_Given instruction_.
Which lines in the rows below contain the word "sheet"? Show every such line in full.

BEGIN Working data

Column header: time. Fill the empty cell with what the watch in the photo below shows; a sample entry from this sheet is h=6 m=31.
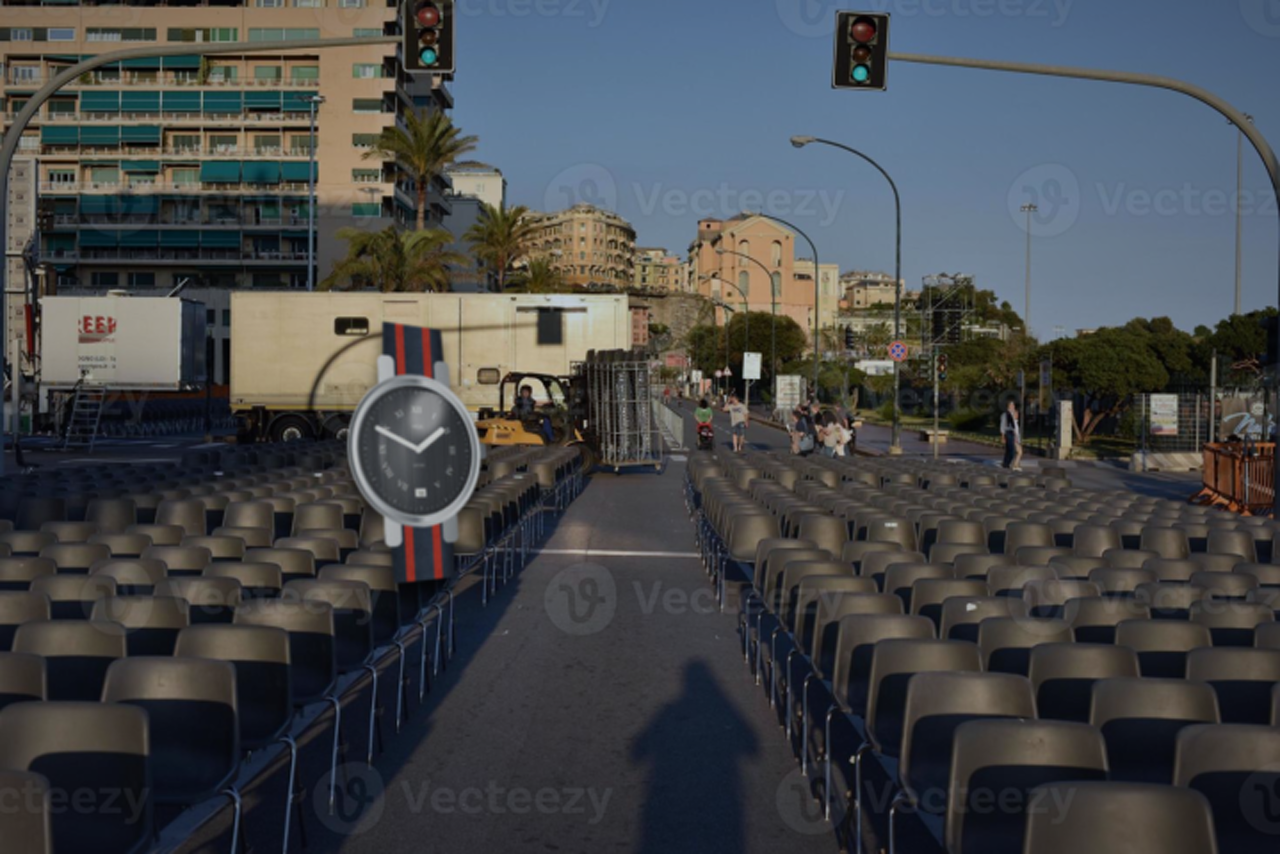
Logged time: h=1 m=49
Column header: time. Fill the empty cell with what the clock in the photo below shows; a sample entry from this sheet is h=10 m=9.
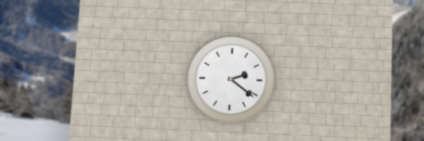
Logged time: h=2 m=21
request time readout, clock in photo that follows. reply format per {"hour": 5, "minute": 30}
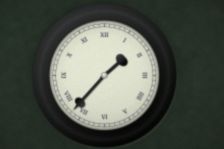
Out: {"hour": 1, "minute": 37}
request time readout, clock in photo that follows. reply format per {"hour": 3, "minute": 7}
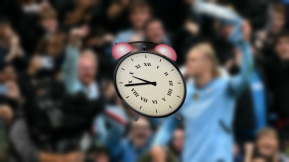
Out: {"hour": 9, "minute": 44}
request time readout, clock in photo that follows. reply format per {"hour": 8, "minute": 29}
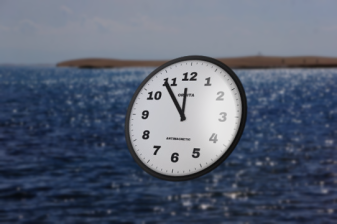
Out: {"hour": 11, "minute": 54}
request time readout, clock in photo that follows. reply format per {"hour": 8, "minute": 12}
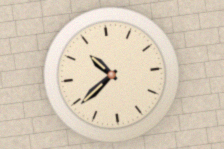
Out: {"hour": 10, "minute": 39}
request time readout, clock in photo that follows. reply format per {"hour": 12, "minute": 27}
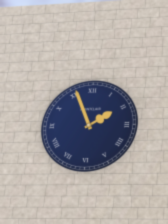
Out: {"hour": 1, "minute": 56}
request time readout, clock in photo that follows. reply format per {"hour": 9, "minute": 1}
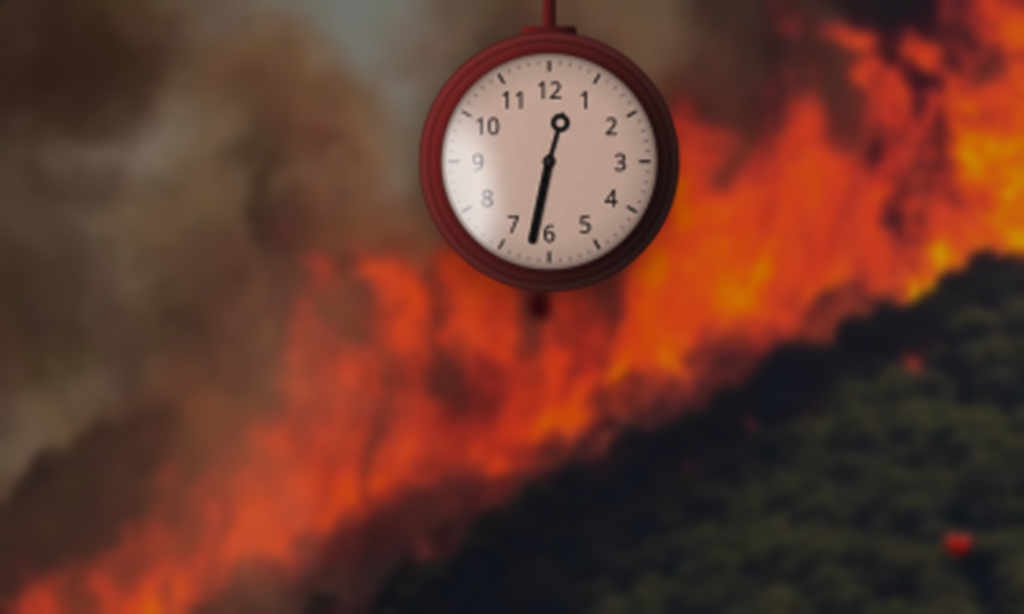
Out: {"hour": 12, "minute": 32}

END Working data

_Result of the task_.
Column header: time. Fill the empty cell with what the watch in the photo below shows; a sample entry from this sheet is h=6 m=31.
Column header: time. Fill the empty cell with what the clock in the photo below shows; a sample entry from this sheet is h=10 m=9.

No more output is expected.